French: Trump’s second victory should be a signal to the world: Don’t think of Trump’s relative isolationism as a phase that will soon pass, but as perhaps a harbinger of an enduring change in American temperament. If your strategy for international stability depends on American leadership, it’s time to consider a Plan B.
Polgreen: When I get the chance to meet world leaders, I try to listen more than talk. But there is a strain of tremendous global resentment toward American leadership, and I would imagine a profound sense of relief among many world leaders that the United States is led by someone who doesn’t pretend it is about anything but self-interest. I don’t think that bodes particularly well for the rest of us ordinary folk, who have to live in this complicated, interconnected world.
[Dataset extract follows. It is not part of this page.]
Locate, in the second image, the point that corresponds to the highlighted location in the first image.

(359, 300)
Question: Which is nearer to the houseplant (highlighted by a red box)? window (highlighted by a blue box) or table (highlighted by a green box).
Stephens: It’s too soon to give into despair. The next four years are going to be disruptive. Some of it will be foolish and some of it will be just noise. But we’re in a world in which the status quo has been failing for some time, and some of the disruption is long overdue. Let’s not write off the new administration before it’s even begun.
Mr. French, Ms. Polgreen and Mr. Stephens are Opinion columnists.